Social Learning and Modeling

  • Scope of Social Learning     * Includes learning mechanical skills, social etiquette, situational anxiety, and attitudes toward politics and religion.     * Observed in social animals like monkeys, birds, whales, and crows (who learn to attack predators that harmed their peers).

  • Observational Learning and Modeling     * Observational Learning: Learning a new behavior or altering an old one by watching others.     * Modeling: Specifically imitating the behavior of another person.     * Characteristics of Modeling:         * We are more likely to imitate attractive, high-status models or those similar to ourselves (a tactic used by advertisers).         * Modeling happens regardless of consequences (unlike vicarious learning).         * Can lead to prosocial behavior (actions that benefit others).

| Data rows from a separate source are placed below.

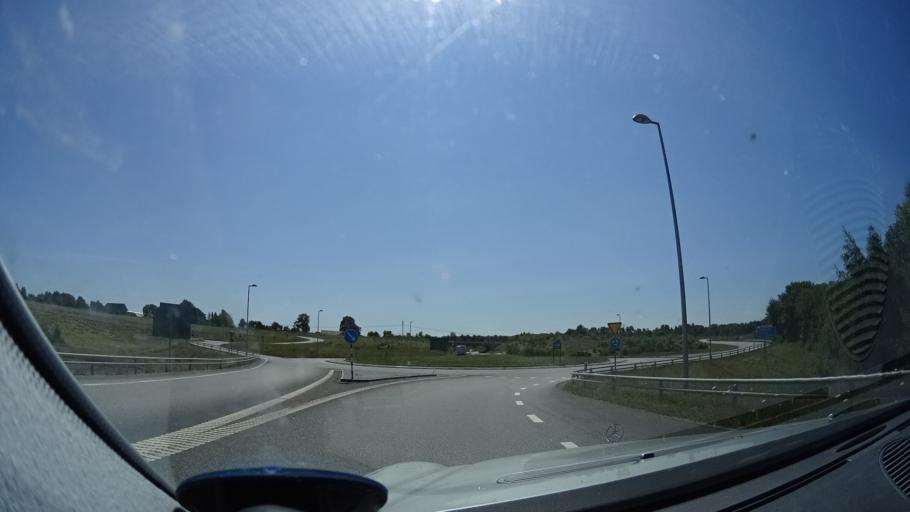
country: SE
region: Skane
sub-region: Hoors Kommun
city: Loberod
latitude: 55.8119
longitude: 13.4778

  • Bandura’s Bobo Doll Study (1961)     * Group 1: Watched a film of an adult playing quietly with a Bobo doll.     * Group 2: Watched a film of an adult attacking the Bobo doll.     * Result: Viewers of the aggressive model were more than twice as likely to behave aggressively with the doll, especially if they were already frustrated.

  • Vicarious Conditioning     * Learning the consequences of an action by observing others being rewarded or punished.     * Rewarded Behavior: More likely to be imitated.     * Punished Behavior: Less likely to be imitated (e.g., watching a sibling get punished for a behavior).

Mirror Neurons

  • Definition and Function     * Mirror neurons are cells that fire both when an individual performs an action and when they observe someone else performing that same action.     * They play a role in action understanding.     * Key Detail: Activation typically does not lead to the actual movement of muscles or sensory fibers.

  • Experimental Evidence and Debate     * Discovered originally in monkeys (firing when a monkey eats a banana and sees a human eating a banana).     * Confirmed in humans and other animals.     * Scientists debate if they are unique to social creatures or linked to empathy.     * Caution: Their role is frequently overblown in popular press; they are important for action understanding, but their complexity is still being studied.